WHAT THE EXERCISE ASKS:
Return all lines of the records that contain the word "Right".
=== Begin Enclosure ===
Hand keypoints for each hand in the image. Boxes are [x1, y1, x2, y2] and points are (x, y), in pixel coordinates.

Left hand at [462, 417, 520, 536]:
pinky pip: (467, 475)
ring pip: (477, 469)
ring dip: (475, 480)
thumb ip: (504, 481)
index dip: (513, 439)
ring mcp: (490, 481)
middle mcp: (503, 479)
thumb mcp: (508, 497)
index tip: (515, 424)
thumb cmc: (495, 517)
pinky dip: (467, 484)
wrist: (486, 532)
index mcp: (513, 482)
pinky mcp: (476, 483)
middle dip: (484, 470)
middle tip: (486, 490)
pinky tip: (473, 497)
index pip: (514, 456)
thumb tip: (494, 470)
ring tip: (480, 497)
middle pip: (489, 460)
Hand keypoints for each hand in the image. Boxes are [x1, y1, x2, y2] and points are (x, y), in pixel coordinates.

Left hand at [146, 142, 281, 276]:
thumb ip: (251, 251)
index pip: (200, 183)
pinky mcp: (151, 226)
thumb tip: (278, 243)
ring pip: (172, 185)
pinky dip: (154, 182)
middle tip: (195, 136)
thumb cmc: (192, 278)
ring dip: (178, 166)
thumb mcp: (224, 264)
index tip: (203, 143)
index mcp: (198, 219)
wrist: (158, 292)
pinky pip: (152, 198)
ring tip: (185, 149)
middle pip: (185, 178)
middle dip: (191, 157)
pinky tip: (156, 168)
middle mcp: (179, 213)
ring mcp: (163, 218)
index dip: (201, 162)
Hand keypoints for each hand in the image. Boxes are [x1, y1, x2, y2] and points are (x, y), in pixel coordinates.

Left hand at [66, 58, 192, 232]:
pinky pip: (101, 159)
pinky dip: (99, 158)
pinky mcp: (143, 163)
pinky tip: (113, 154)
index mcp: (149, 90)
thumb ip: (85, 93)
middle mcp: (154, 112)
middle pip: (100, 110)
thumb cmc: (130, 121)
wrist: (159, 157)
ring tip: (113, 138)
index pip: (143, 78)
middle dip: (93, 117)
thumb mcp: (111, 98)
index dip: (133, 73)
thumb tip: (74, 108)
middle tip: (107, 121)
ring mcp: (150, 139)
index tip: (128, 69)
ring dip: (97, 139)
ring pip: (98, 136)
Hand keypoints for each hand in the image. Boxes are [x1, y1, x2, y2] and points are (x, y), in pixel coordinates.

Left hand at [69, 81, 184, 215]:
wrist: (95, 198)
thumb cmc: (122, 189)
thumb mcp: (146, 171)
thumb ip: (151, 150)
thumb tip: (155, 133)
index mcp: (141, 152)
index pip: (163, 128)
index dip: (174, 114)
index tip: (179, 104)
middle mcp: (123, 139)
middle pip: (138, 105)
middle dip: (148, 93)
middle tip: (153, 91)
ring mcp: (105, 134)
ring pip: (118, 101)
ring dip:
=== End Enclosure ===
=== Begin Enclosure ===
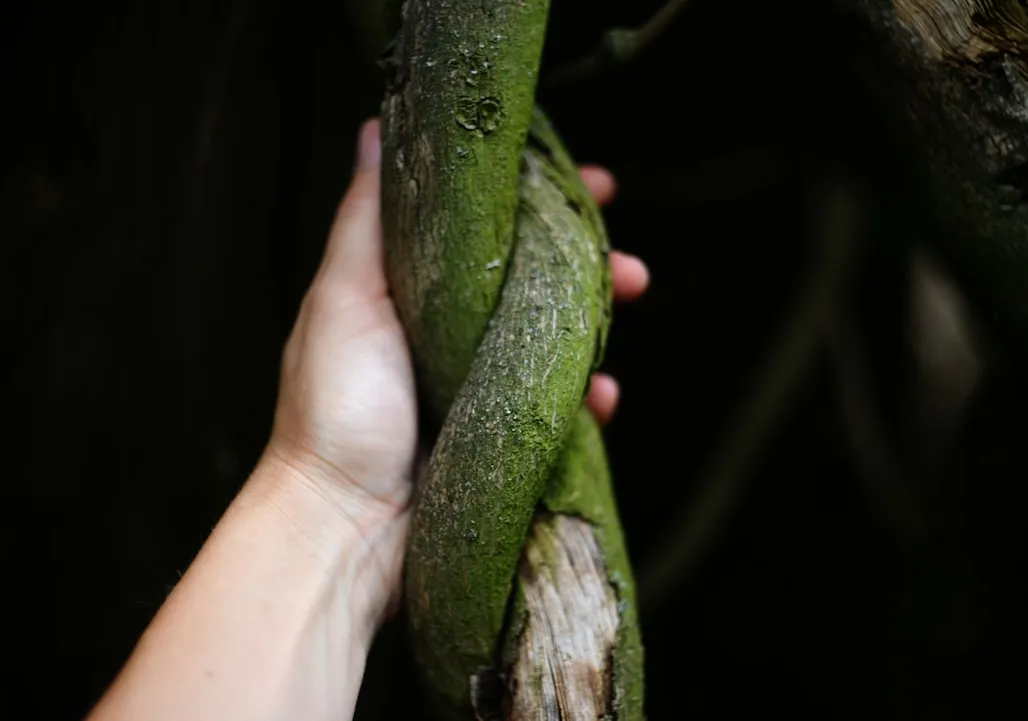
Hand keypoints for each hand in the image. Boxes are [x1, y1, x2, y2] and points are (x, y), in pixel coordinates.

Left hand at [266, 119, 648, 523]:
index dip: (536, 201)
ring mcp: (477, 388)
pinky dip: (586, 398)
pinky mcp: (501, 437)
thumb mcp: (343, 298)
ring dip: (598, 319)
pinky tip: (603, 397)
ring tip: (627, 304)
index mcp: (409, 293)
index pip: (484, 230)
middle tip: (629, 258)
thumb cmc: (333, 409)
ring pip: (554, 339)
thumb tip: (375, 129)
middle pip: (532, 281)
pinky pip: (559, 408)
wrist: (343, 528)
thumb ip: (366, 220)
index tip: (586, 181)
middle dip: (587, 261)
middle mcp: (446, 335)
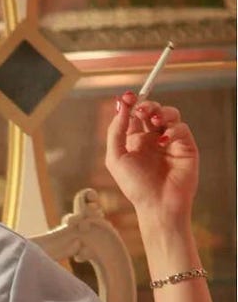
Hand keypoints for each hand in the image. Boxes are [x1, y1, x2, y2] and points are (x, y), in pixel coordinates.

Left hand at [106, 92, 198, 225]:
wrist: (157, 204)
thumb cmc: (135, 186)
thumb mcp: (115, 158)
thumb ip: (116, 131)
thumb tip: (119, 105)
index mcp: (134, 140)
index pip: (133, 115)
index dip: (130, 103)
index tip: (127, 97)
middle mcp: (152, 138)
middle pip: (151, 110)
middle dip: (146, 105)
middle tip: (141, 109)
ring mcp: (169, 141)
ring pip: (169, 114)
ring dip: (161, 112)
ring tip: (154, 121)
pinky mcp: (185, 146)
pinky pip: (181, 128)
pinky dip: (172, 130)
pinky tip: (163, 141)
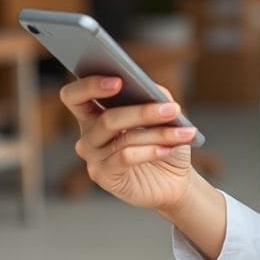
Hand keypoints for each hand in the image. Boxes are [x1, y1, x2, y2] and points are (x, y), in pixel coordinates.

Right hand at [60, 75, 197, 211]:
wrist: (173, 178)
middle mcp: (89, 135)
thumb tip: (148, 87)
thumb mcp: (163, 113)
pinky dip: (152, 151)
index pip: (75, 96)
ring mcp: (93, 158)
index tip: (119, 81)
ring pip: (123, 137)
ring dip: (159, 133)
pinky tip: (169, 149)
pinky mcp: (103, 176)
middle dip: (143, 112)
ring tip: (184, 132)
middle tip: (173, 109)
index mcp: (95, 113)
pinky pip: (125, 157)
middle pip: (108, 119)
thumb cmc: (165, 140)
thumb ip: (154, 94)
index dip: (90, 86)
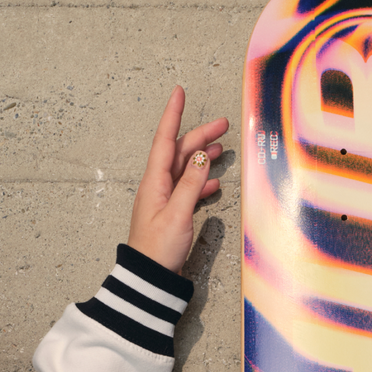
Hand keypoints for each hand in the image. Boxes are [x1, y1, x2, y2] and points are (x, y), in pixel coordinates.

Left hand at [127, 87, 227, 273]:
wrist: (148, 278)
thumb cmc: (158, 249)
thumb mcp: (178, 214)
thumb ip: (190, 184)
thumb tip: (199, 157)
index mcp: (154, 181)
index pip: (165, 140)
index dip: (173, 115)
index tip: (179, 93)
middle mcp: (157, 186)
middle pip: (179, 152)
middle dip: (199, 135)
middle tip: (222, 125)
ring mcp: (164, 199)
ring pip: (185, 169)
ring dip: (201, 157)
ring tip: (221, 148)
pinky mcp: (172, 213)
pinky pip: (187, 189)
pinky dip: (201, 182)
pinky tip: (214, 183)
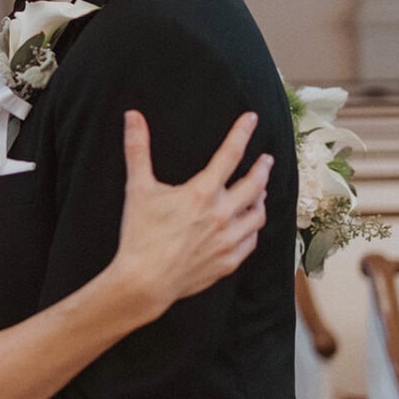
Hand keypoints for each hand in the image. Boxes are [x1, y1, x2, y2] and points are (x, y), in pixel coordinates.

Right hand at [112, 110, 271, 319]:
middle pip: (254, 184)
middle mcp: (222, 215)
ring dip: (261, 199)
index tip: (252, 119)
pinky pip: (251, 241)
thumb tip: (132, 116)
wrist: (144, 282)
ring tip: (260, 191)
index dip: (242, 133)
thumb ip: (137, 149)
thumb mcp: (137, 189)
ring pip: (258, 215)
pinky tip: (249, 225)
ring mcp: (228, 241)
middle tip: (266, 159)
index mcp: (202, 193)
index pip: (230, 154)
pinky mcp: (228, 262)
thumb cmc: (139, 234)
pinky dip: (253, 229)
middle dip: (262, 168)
=== End Enclosure ===
=== Begin Enclosure ===
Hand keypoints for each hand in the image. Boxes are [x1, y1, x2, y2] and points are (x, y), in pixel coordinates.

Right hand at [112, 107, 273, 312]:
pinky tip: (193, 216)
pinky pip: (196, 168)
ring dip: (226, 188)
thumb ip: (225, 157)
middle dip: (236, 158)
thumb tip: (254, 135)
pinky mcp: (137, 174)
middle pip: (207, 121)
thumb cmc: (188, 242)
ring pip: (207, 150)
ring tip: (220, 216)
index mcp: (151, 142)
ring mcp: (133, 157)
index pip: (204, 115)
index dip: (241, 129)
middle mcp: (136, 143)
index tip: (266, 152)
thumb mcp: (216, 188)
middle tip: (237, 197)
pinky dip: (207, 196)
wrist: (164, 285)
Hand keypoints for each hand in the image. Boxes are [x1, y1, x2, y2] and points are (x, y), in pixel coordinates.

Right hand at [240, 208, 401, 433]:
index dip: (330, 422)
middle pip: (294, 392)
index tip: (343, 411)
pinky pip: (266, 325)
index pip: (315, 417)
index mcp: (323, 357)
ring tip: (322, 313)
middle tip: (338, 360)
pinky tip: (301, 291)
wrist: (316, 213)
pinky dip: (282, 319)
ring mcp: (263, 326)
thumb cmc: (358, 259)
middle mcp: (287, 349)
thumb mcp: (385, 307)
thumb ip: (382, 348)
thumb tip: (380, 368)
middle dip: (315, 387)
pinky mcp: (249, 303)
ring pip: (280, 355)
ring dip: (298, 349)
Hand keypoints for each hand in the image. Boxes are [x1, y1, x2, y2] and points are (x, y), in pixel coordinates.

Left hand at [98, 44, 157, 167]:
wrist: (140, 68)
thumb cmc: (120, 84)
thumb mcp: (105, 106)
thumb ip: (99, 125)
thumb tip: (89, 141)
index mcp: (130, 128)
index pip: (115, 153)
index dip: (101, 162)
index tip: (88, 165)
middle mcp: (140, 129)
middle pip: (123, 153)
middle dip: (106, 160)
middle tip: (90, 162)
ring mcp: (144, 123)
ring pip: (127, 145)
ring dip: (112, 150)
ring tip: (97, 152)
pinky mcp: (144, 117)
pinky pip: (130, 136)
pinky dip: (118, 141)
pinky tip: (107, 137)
=== End Enclosure ===
EXERCISE OUTPUT:
Right hand at [60, 75, 197, 211]:
Right hand at [112, 110, 271, 319]:
Right hand at [112, 107, 273, 312]:
Right hand at [240, 208, 401, 433]:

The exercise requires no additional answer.